I would prefer to use Nikon Scan 4, as some of my film is quite dusty/scratched, but I have systematically struggled with framing the pictures. The scanner easily finds each frame in negative mode, which isn’t of much use for me as I’d rather use NLP. In positive mode, I have to play with the frame offset and refresh the previews to get correct framing, which works for the first pictures, but doesn’t for the end of the roll, as the offset goes out of range. This would take an exaggerated amount of time too.
I tried drawing black 36mm lines on a blank roll of film, but it didn’t trick the scanner to align the frames correctly. VueScan has a separate “Frame alignment” option which does wonders, but it doesn’t remove scratches as well as Nikon Scan.

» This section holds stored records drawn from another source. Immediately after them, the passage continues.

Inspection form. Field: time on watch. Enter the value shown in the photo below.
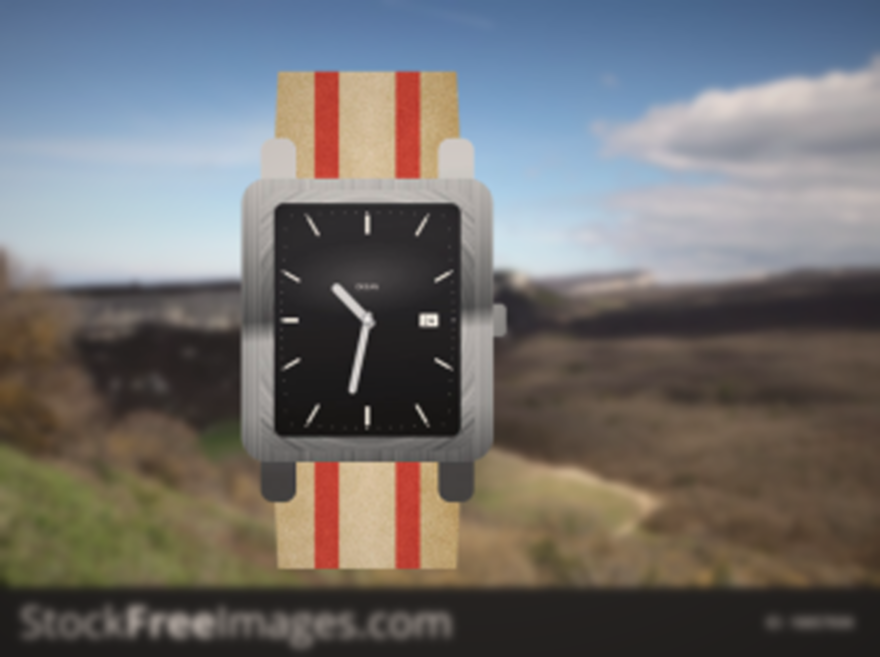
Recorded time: 10:32
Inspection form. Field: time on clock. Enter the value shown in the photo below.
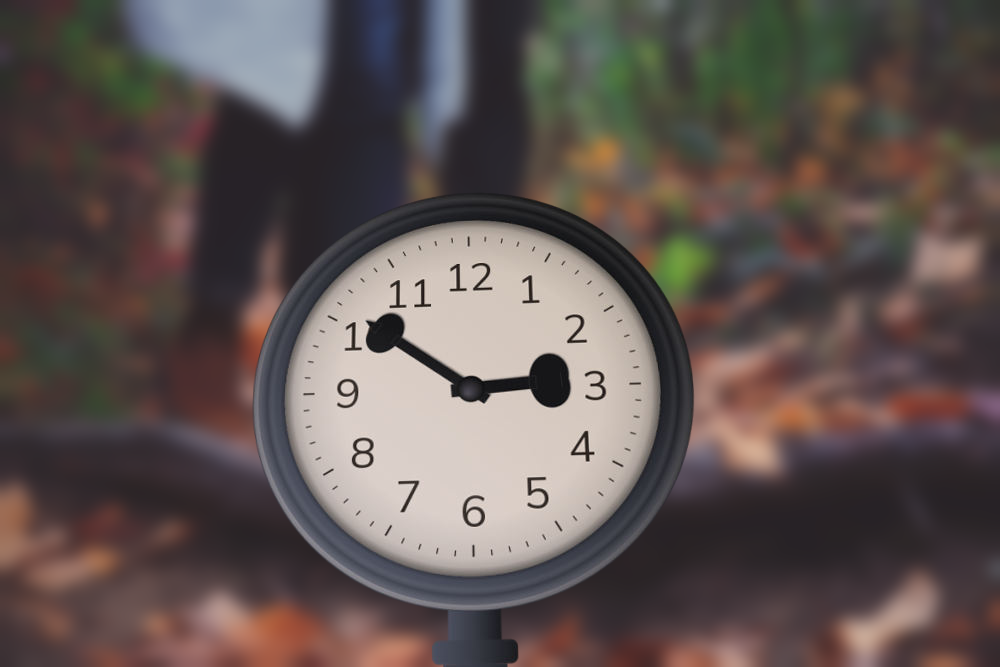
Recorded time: 2:51
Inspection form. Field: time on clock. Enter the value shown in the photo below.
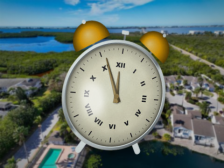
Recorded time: 11:56
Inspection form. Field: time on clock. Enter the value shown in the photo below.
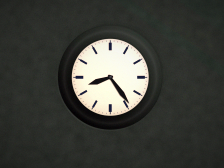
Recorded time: 8:24
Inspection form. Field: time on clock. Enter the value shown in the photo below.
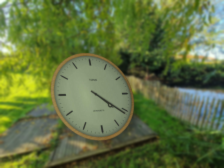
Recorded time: 4:21
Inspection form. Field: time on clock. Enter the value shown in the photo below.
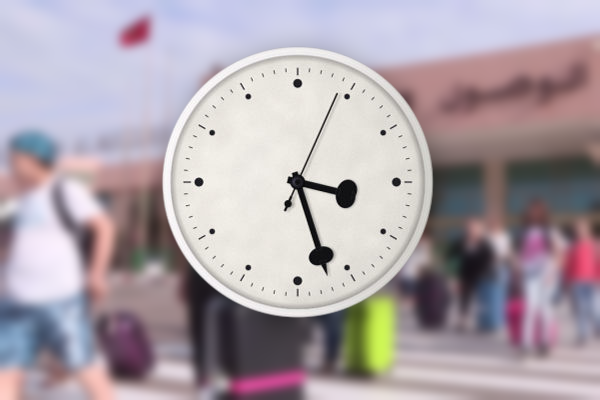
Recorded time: 3:27:04
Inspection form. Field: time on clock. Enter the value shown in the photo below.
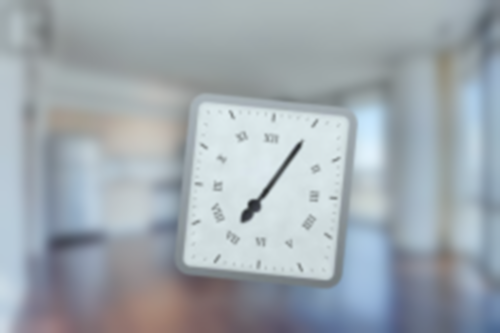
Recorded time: 7:05
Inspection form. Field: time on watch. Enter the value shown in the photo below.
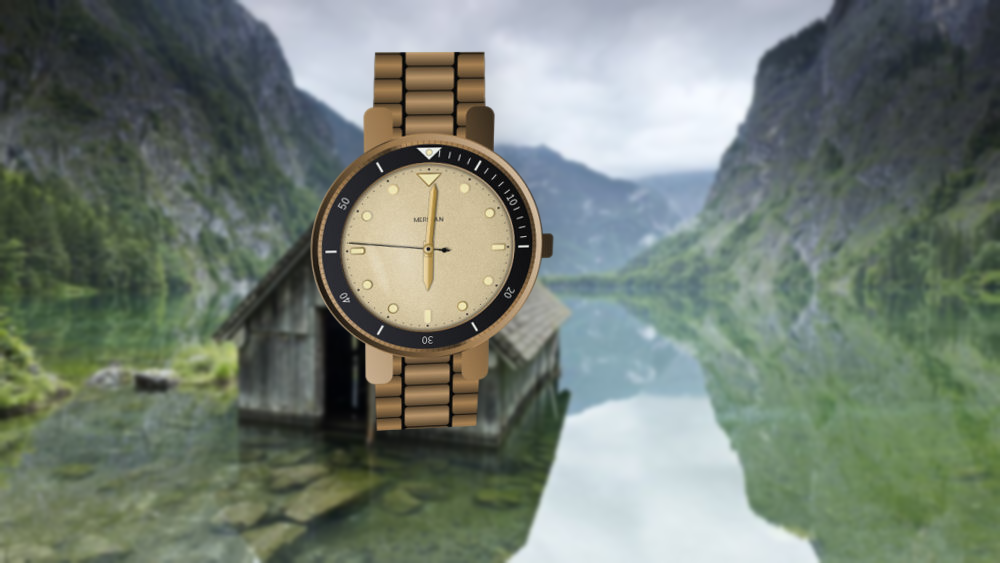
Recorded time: 6:00:46
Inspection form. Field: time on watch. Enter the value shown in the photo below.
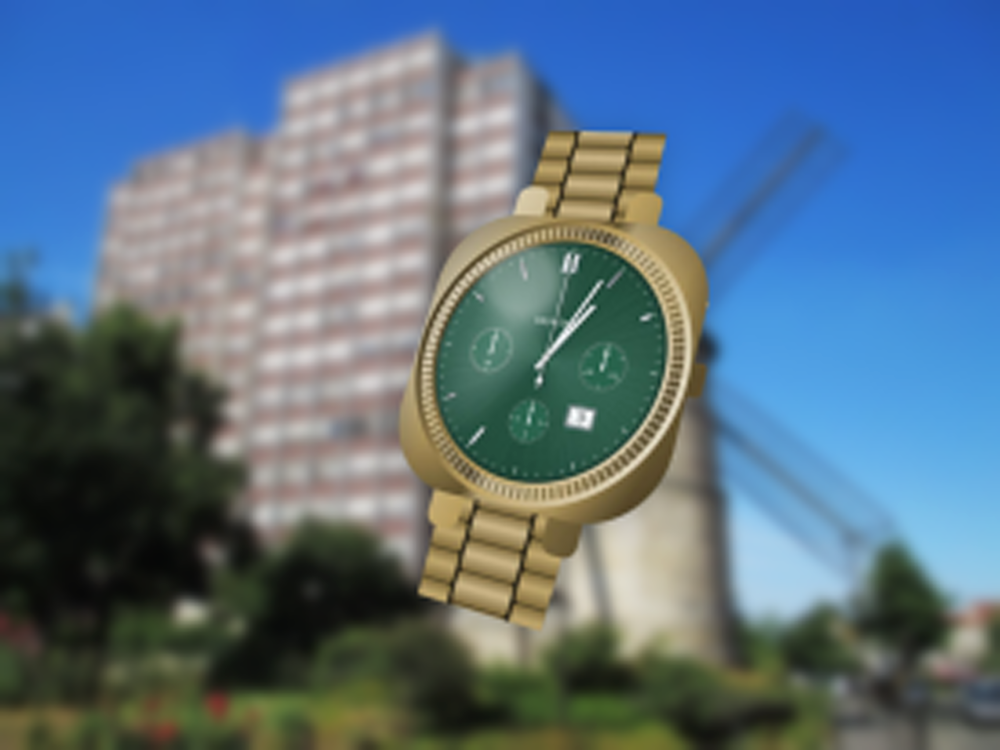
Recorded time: 1:04
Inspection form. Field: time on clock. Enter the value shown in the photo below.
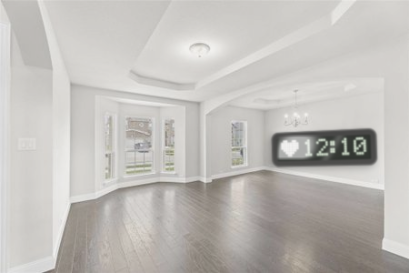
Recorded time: 12:10
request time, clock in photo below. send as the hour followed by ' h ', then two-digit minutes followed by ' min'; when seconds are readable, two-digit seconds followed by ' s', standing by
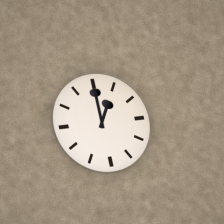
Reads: 1 h 00 min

Has anyone found a workaround for this issue? I’d really appreciate some help.
Thank you for your reply.
“New” might be an exaggeration for some gear that was built 22 years ago
The frame alignment works well in negative mode in Nikon Scan, and in all modes in VueScan, so I would believe this issue is software-related.
Nikon Scan’s dust removal seems to be good, but it does not align frames correctly, Vuescan does, but with less thorough dust removal. So you can choose between two ways that have their relative weaknesses. Which way is the one that costs you less (work, nerves…) and might therefore be preferable?
Do you use the Strip film adapter SA-21 or do you do it one by one?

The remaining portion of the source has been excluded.